Source records:
- Opening Delimiter -

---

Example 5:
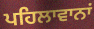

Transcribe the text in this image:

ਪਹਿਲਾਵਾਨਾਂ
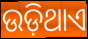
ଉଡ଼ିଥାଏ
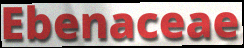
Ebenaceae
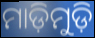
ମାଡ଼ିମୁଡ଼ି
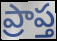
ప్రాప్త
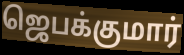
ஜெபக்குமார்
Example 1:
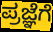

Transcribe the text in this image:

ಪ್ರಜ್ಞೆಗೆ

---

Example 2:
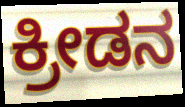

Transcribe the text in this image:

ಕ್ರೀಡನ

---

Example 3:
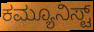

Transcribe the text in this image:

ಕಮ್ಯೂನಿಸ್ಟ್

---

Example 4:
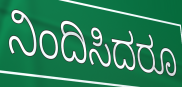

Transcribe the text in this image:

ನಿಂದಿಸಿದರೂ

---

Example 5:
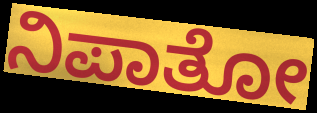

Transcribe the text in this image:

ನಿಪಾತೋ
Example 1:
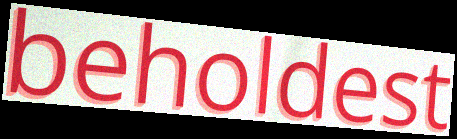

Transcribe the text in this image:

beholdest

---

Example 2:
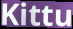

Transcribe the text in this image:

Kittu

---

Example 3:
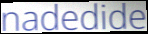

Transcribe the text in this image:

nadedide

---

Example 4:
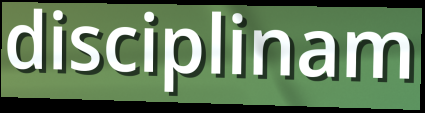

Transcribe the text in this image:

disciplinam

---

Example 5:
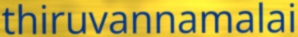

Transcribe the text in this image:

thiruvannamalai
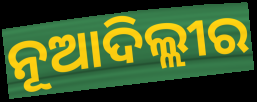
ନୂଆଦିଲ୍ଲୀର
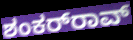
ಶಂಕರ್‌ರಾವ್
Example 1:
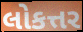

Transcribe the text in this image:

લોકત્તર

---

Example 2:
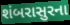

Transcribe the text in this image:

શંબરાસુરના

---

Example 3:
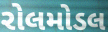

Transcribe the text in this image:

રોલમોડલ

- Closing Delimiter -

## Your objective
Every line of the records above should be reproduced exactly, with no pictures included.

## Result for this exercise
---

Example 5:

Transcribe the text in this image:

ਪਹਿਲਾਵਾਨਾਂ
ଉଡ଼ିଥାଏ
Ebenaceae
ମାଡ଼ିମୁଡ଼ି
ప్రాప్త
ஜெபக்குமார்
Example 1:

Transcribe the text in this image:

ಪ್ರಜ್ಞೆಗೆ

---

Example 2:

Transcribe the text in this image:

ಕ್ರೀಡನ

---

Example 3:

Transcribe the text in this image:

ಕಮ್ಯೂನಿಸ್ಟ್

---

Example 4:

Transcribe the text in this image:

ನಿಂದಿಸಿದರೂ

---

Example 5:

Transcribe the text in this image:

ನಿಪಾತೋ
Example 1:

Transcribe the text in this image:

beholdest

---

Example 2:

Transcribe the text in this image:

Kittu

---

Example 3:

Transcribe the text in this image:

nadedide

---

Example 4:

Transcribe the text in this image:

disciplinam

---

Example 5:

Transcribe the text in this image:

thiruvannamalai
ନୂଆଦିଲ୍ଲୀର
ಶಂಕರ್‌ರಾವ್
Example 1:

Transcribe the text in this image:

લોકત્તર

---

Example 2:

Transcribe the text in this image:

શંબરાસુરના

---

Example 3:

Transcribe the text in this image:

રોલમોડલ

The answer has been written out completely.